**Teks Bacaan**:
◇ ◇ ◇ ◇

Kebudayaan asli masyarakat Indonesia tersebut sudah cukup maju. Masuknya budaya
Hindu-Budha membawa perubahan dalam kehidupan budaya masyarakat Indonesia.
Unsur kebudayaan Hindu-Budha yang masuk ke Indonesia lambat laun diterima dan
diolah ke dalam kebudayaan Indonesia, tetapi tanpa menghilangkan sifat
kebudayaan asli Indonesia. Dengan demikian, lahirlah kebudayaan baru yang
merupakan akulturasi kebudayaan Indonesia dan Hindu-Budha.
Wujud akulturasi antara kebudayaan
Indonesia dengan kebudayaan Hindu-Budha
tersebut, antara lain sebagai berikut:
1.
Sistem
Keperayaan
Sejak zaman prasejarah bangsa Indonesia
telah memiliki kepercayaan berupa pemujaan terhadap roh nenek moyang dan juga
kepercayaan terhadap benda-benda tertentu. Kepercayaan itu disebut animism dan
dinamisme. Dengan masuknya kebudayaan Hindu-Budha ke Indonesia, terjadilah
akulturasi. Sebagai contoh, dalam upacara keagamaan atau pemujaan terhadap para
dewa di candi, terlihat pula adanya unsur pemujaan terhadap roh nenek moyang.
Dalam bangunan candi terdapat pripih yang di dalamnya terdapat benda-benda
lambang jasmaniah raja yang membangun candi. Sehingga candi berfungsi sebagai
makam. Di atas pripih terdapat arca dewa yang merupakan perwujudan raja dan
pada puncak candi terdapat lambang para dewa (biasanya berupa gambar teratai
pada batu persegi empat). Jadi, upacara keagamaan atau pemujaan terhadap dewa
yang ada pada candi tersebut pada hakekatnya juga merupakan pemujaan terhadap
roh nenek moyang, dan di situlah letak akulturasinya. Dengan nama yang lain
tetapi esensinya adalah pemujaan terhadap roh nenek moyang.
2.
Filsafat (maknanya secara sederhana alam pikiran, berpikir secara
mendalam).
Wujud akulturasi Indonesia dan
Hindu—Budha di bidang filsafat dapat ditemukan dalam cerita wayang. Isi cerita
tersebut mengandung nilai filosofis, yaitu bahwa kebenaran dan kejujura akan
berakhir dengan kebahagiaan dan kemenangan. Sebaliknya, keserakahan dan
kecurangan akan berakhir dengan kehancuran.
3. Pemerintahan
Sebelum masuknya pengaruh budaya
Hindu-Budha, pemerintahan di Indonesia berlangsung secara demokratis, yaitu
untuk menentukan seorang pemimpin (kepala suku) dilakukan melalui pemilihan.
Setelah masuknya budaya Hindu-Budha dikenal sistem pemerintahan kerajaan yang
tidak lagi dipilih secara demokratis, tetapi secara turun temurun. Namun, dalam
perkembangannya sifat pemerintahan demokratis tetap menampakkan kembali ciri
khasnya. Pemerintah kerajaan tetap menerapkan musyawarah dalam mengambil
keputusan. Kekuasaan raja tidak bersifat mutlak seperti di India. Dalam
pergantian raja tidak selalu dilakukan secara turun-temurun. Unsur musyawarah
sangat menentukan, terutama bila raja tidak mempunyai putra mahkota.

◇ ◇ ◇ ◇

**Baris yang Disediakan**:
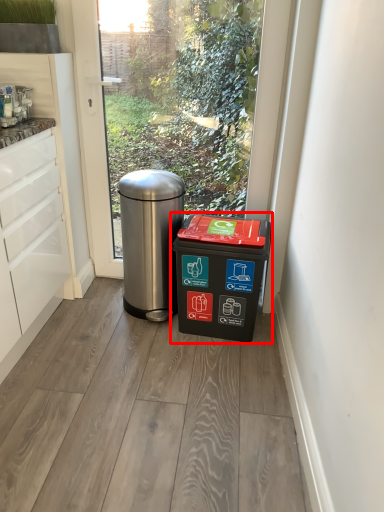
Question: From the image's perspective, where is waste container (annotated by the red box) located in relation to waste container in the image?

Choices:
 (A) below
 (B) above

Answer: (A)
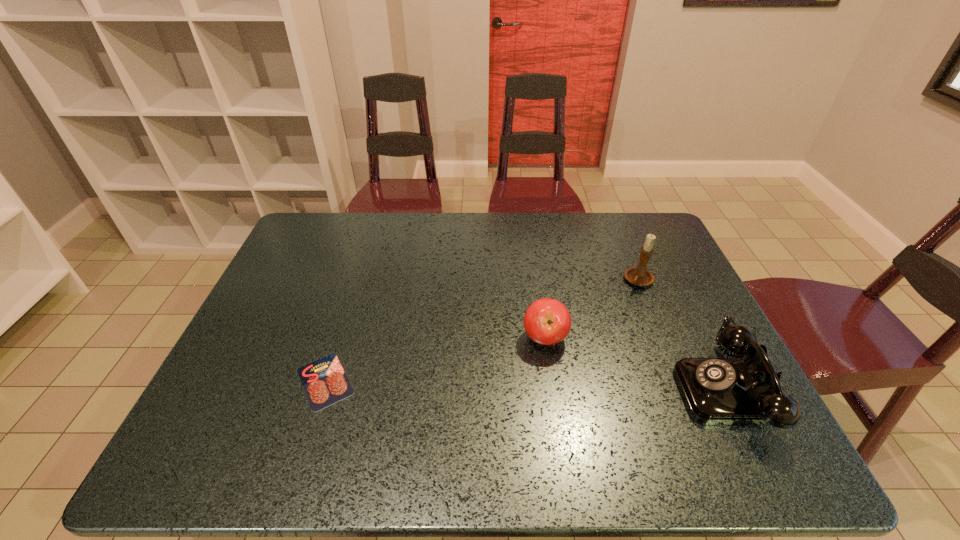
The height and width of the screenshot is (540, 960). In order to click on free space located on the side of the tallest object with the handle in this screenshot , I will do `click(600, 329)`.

◇ ◇ ◇ ◇

**Tugas Dikerjakan**: Menurut teks bacaan, mengapa candi berfungsi sebagai makam? Jelaskan dalam satu hingga tiga kalimat.

**Jawaban Tugas**: Candi berfungsi sebagai makam karena di dalam bangunannya terdapat pripih. Pripih itu berisi benda-benda lambang jasmaniah raja yang membangun candi tersebut.